## TO DO
Find every line below where the string "background" shows up, and copy those lines.

§

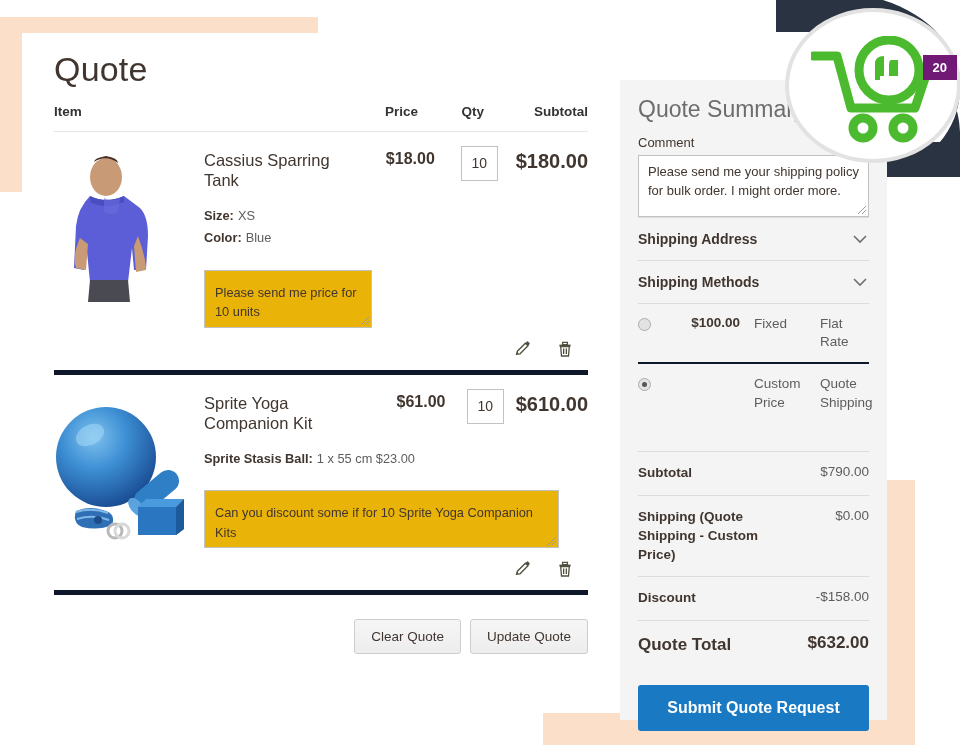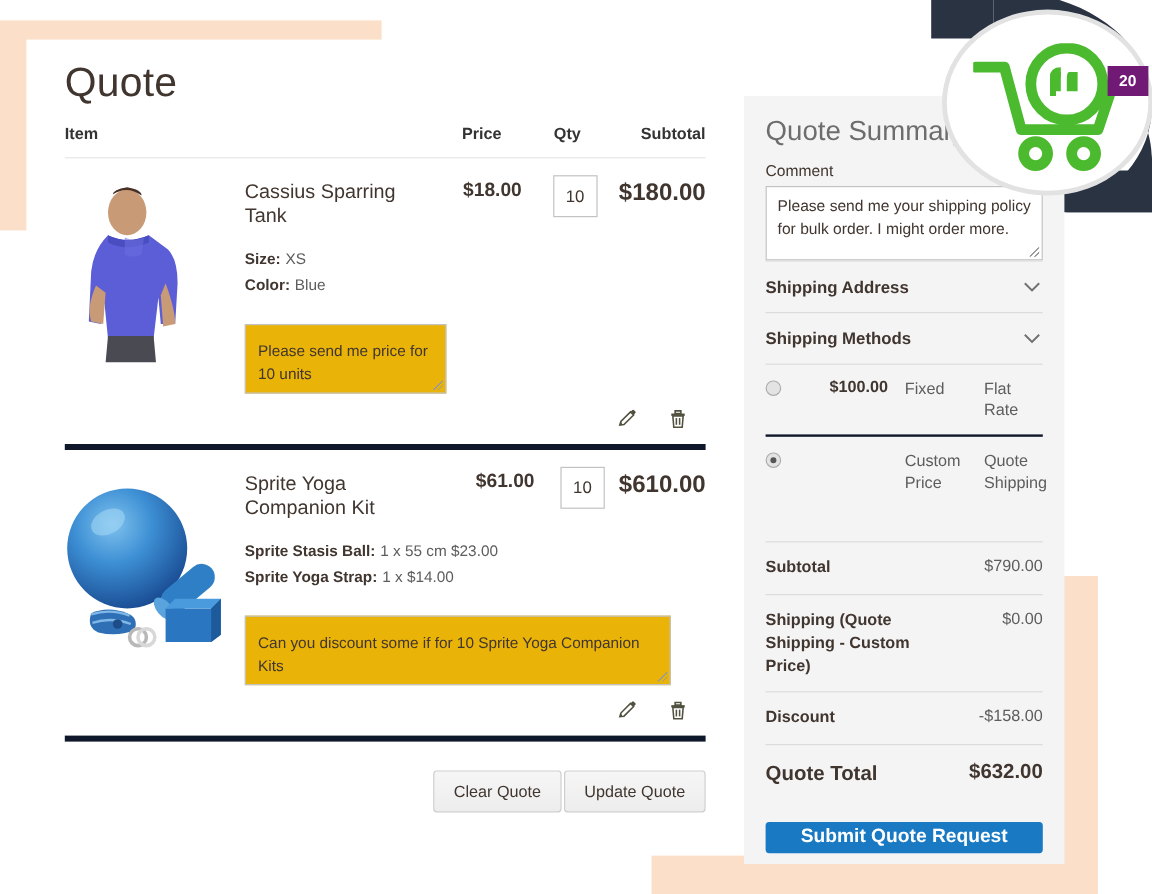--- a/index.html
+++ b/index.html
@@ -83,21 +83,21 @@
     background:
       linear-gradient(135deg, transparent 45%, #9a9a9a 45%, #9a9a9a 55%, transparent 55%),
       linear-gradient(135deg, transparent 70%, #9a9a9a 70%, #9a9a9a 80%, transparent 80%);
   }
   .note-1 { width:168px; height:58px; }
   .note-2 { width:355px; height:58px; }
 
   .row-actions { display:flex; justify-content:flex-end; gap:24px; padding:12px 14px 4px 0; }
   .act-icon { cursor:pointer; line-height:0; }
 
-  .btn-bar { display:flex; justify-content:flex-end; gap:2px; padding-top:24px; }
+  .btn-bar { display:flex; justify-content:flex-end; gap:9px; padding-top:24px; }
   .btn-secondary {
     background:linear-gradient(#f6f6f6,#ededed); border:1px solid #cdcdcd;
     border-radius:3px; padding:9px 16px; font-size:13.5px; color:#41362f;
     font-family:"Liberation Sans", sans-serif; cursor:pointer;
   }
 
   
   .summary {
     position:absolute; left:620px; top:80px; width:267px; height:640px;
     background:#f4f4f4; z-index:3; padding:16px 18px 0 18px;
@@ -148,21 +148,21 @@
     padding:12px 0; border-bottom:1px solid #dcdcdc;
   }
   .total-row:last-child { border-bottom:none; }
   .t-label { font-size:13.5px; font-weight:bold; color:#41362f; line-height:1.4; max-width:120px;}
   .t-value { font-size:13.5px; color:#5d5d5d; }
   .total-row.grand .t-label { font-size:17px; }
   .total-row.grand .t-value { font-size:17px; font-weight:bold; color:#41362f; }
 
   .submit-btn {
     display:block; width:100%; background:#1979c3; border:none; border-radius:3px;
-    color:#fff; font-size:16px; font-weight:bold; padding:4px 0; margin-top:16px;
+    color:#fff; font-size:16px; font-weight:bold; padding:14px 0; margin-top:16px;
     cursor:pointer; font-family:"Liberation Sans", sans-serif;
   }
 
   
   .badge-wrap { position:absolute; left:785px; top:8px; width:180px; height:160px; z-index:6; }
   .badge-circle {
     position:absolute; left:0; top:0; width:176px; height:155px; border-radius:50%;
     background:#ffffff; border:4px solid #e2e2e2;
   }
   .badge-count {
@@ -293,23 +293,20 @@
           <div class="qty-cell">
             <div class="qty-box">10</div>
           </div>
           <div class="prod-sub">$610.00</div>
         </div>
 
         <div class="opt-list">
           <div class="opt-line">
             <span class="lbl">Sprite Stasis Ball:</span><span class="val">1 x 55 cm $23.00</span>
           </div>
-          <div class="opt-line">
-            <span class="lbl">Sprite Yoga Strap:</span><span class="val">1 x $14.00</span>
-          </div>
         </div>
 
         <div class="note-box note-2">Can you discount some if for 10 Sprite Yoga Companion Kits</div>
 
         <div class="row-actions">
           <span class="act-icon">
             <svg width="18" height="18" viewBox="0 0 18 18">
               <path d="M2.5 14.2 L3.4 11.2 L11.4 3.2 L14.0 5.8 L6.0 13.8 Z" fill="none" stroke="#51503f" stroke-width="1.3"></path>
               <path d="M11.4 3.2 L13.0 1.6 Q13.6 1.1 14.2 1.7 L15.5 3.0 Q16.1 3.6 15.5 4.2 L14.0 5.8 Z" fill="#51503f"></path>
               <path d="M2.5 14.2 L4.6 13.6 L3.4 11.2 Z" fill="#51503f"></path>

§

## ANSWER BOX
     background:
     background:linear-gradient(#f6f6f6,#ededed); border:1px solid #cdcdcd;
     background:#f4f4f4; z-index:3; padding:16px 18px 0 18px;
     display:block; width:100%; background:#1979c3; border:none; border-radius:3px;
     background:#ffffff; border:4px solid #e2e2e2;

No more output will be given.